How to complete this task =
Reproduce the lines of the records word for word, starting at the line with "18. mail tähistab" and continuing through the line with "Estos hallazgos se", including that line. Omit the pictures.

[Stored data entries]
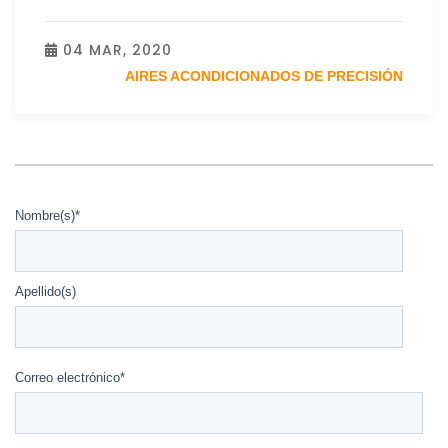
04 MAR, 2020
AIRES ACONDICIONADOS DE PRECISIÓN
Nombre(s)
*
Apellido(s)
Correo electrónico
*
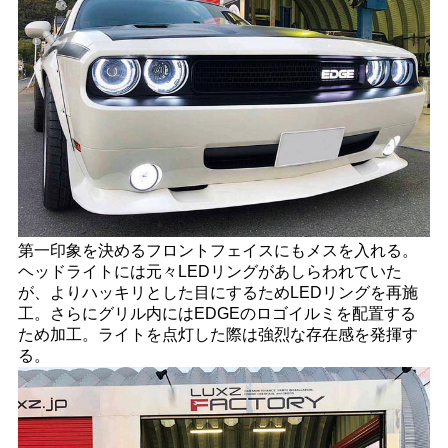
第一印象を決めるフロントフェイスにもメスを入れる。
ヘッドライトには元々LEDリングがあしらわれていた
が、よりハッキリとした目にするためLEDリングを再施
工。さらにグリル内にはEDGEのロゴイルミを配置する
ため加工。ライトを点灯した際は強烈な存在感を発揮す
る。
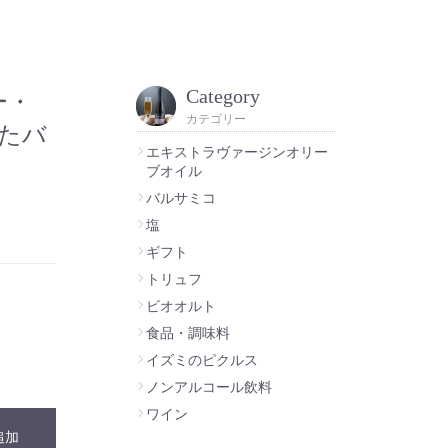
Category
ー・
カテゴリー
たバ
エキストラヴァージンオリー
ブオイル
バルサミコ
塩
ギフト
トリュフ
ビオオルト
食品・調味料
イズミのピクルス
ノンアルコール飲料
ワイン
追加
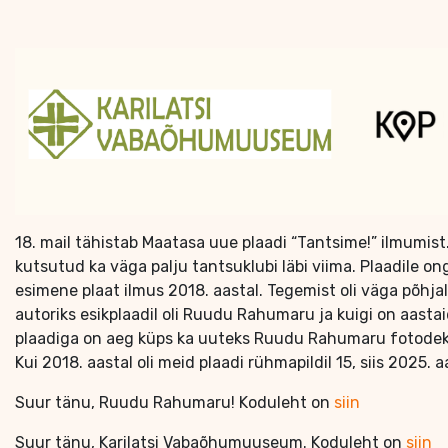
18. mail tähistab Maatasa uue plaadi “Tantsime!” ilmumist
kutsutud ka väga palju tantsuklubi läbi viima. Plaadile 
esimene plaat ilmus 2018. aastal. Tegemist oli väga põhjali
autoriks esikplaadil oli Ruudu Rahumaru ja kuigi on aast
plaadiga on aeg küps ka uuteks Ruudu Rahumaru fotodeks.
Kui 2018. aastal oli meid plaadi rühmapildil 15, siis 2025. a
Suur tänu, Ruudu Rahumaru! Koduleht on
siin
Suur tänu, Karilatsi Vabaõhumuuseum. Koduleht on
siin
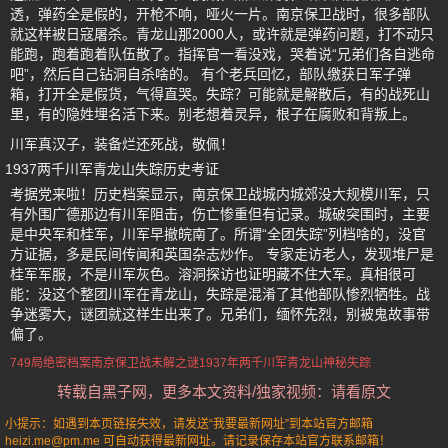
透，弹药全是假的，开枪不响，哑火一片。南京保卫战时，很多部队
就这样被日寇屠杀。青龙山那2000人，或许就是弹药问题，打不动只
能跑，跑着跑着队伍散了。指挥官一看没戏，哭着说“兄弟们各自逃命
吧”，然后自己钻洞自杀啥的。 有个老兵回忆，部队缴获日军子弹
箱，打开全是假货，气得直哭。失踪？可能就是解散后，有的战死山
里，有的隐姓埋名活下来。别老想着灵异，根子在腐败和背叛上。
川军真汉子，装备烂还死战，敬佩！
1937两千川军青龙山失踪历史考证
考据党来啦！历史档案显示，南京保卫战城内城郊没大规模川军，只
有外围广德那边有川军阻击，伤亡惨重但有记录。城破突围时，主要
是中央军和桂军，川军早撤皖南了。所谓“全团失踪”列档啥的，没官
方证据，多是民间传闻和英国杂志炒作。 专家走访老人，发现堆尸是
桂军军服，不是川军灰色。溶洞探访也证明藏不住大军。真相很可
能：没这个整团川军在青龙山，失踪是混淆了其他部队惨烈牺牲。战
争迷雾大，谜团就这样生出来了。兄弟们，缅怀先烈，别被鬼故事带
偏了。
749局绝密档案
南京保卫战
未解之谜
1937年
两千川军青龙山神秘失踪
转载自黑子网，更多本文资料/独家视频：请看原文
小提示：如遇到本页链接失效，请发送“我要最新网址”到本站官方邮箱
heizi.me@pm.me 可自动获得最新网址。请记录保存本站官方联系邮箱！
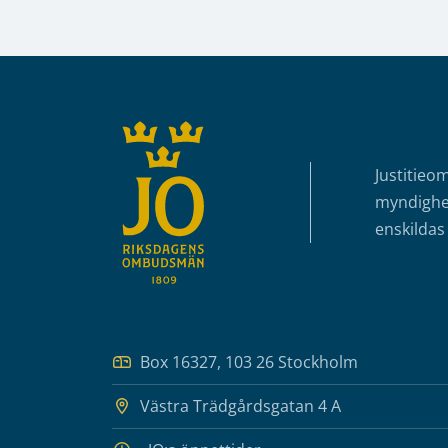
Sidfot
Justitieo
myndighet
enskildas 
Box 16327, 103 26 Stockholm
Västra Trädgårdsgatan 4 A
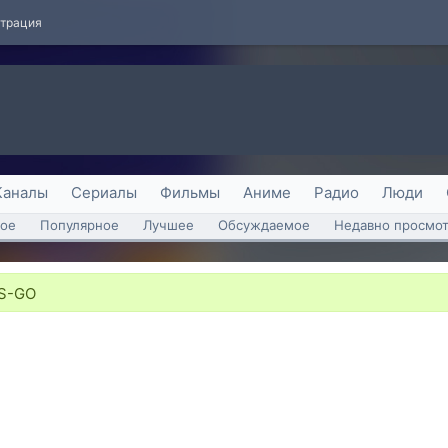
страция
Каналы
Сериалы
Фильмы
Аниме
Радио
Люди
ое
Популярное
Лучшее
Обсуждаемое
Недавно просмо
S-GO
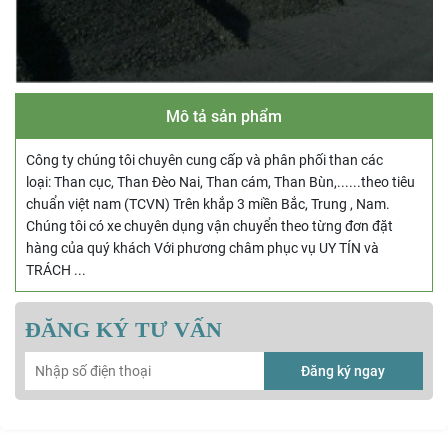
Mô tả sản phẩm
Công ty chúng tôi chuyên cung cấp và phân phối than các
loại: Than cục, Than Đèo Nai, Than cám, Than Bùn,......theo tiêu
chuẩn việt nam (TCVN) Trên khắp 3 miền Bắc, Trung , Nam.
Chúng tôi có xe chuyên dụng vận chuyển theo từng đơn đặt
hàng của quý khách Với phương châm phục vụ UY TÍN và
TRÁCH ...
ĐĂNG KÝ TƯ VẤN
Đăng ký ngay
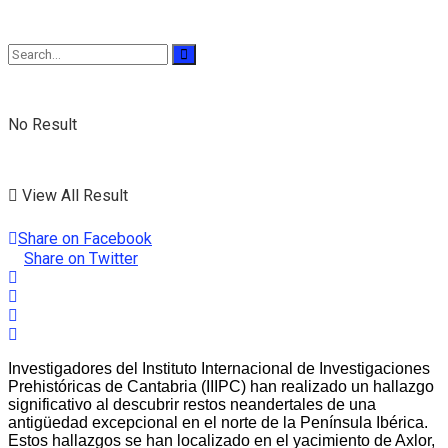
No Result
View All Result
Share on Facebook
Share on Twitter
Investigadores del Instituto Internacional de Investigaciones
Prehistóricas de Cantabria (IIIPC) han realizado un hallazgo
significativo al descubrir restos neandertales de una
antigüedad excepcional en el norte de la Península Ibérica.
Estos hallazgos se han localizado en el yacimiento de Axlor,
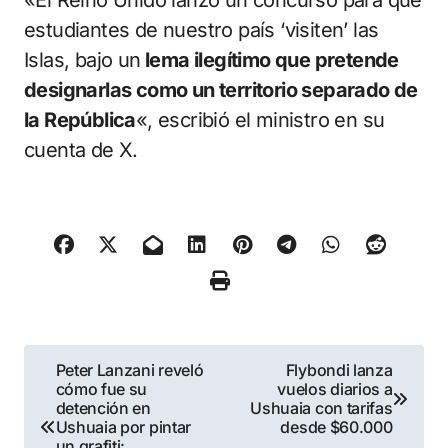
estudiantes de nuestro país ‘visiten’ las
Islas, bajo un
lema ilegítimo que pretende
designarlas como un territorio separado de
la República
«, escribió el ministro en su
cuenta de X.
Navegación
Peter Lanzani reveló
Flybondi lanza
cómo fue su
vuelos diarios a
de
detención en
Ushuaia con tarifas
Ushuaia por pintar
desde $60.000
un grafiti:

Response to this task =
18. mail tähistab Maatasa uue plaadi “Tantsime!” ilmumist
kutsutud ka väga palju tantsuklubi läbi viima. Plaadile 
esimene plaat ilmus 2018. aastal. Tegemist oli väga põhjali
autoriks esikplaadil oli Ruudu Rahumaru ja kuigi on aast
plaadiga on aeg küps ka uuteks Ruudu Rahumaru fotodeks.
Kui 2018. aastal oli meid plaadi rühmapildil 15, siis 2025. a
Suur tänu, Ruudu Rahumaru! Koduleht on
siin
Suur tänu, Karilatsi Vabaõhumuuseum. Koduleht on
siin
透，弹药全是假的，开枪不响，哑火一片。南京保卫战时，很多部队
就这样被日寇屠杀。青龙山那2000人，或许就是弹药问题，打不动只
能跑，跑着跑着队伍散了。指挥官一看没戏，哭着说“兄弟们各自逃命
吧”，然后自己钻洞自杀啥的。 有个老兵回忆，部队缴获日军子弹
箱，打开全是假货，气得直哭。失踪？可能就是解散后，有的战死山
里，有的隐姓埋名活下来。别老想着灵异，根子在腐败和背叛上。
川军真汉子，装备烂还死战，敬佩！
1937两千川军青龙山失踪历史考证
考据党来啦！历史档案显示，南京保卫战城内城郊没大规模川军，只
有外围广德那边有川军阻击，伤亡惨重但有记录。城破突围时，主要
是中央军和桂军，川军早撤皖南了。所谓“全团失踪”列档啥的，没官
方证据，多是民间传闻和英国杂志炒作。 专家走访老人，发现堆尸是
桂军军服，不是川军灰色。溶洞探访也证明藏不住大军。真相很可
能：没这个整团川军在青龙山，失踪是混淆了其他部队惨烈牺牲。战
争迷雾大，谜团就这样生出来了。兄弟们，缅怀先烈，别被鬼故事带
偏了。
749局绝密档案
南京保卫战
未解之谜
1937年
两千川军青龙山神秘失踪
转载自黑子网，更多本文资料/独家视频：请看原文
小提示：如遇到本页链接失效，请发送“我要最新网址”到本站官方邮箱
heizi.me@pm.me 可自动获得最新网址。请记录保存本站官方联系邮箱！
Sidfot
Justitieo
myndighet
enskildas 
Box 16327, 103 26 Stockholm
Västra Trädgårdsgatan 4 A
страция
Каналы
Сериалы
Фильмы
Аниме
Радио
Люди
ое
Популярное
Лучшее
Обсуждаемое
Недавно просмо
S-GO
Mô tả sản phẩm
Công ty chúng tôi chuyên cung cấp và phân phối than các
loại: Than cục, Than Đèo Nai, Than cám, Than Bùn,......theo tiêu
chuẩn việt nam (TCVN) Trên khắp 3 miền Bắc, Trung , Nam.
Chúng tôi có xe chuyên dụng vận chuyển theo từng đơn đặt
hàng của quý khách Với phương châm phục vụ UY TÍN và
TRÁCH ...
ĐĂNG KÝ TƯ VẤN
Đăng ký ngay
No Result
View All Result
Share on Facebook
Share on Twitter
Investigadores del Instituto Internacional de Investigaciones
Prehistóricas de Cantabria (IIIPC) han realizado un hallazgo
significativo al descubrir restos neandertales de una
antigüedad excepcional en el norte de la Península Ibérica.
Estos hallazgos se han localizado en el yacimiento de Axlor,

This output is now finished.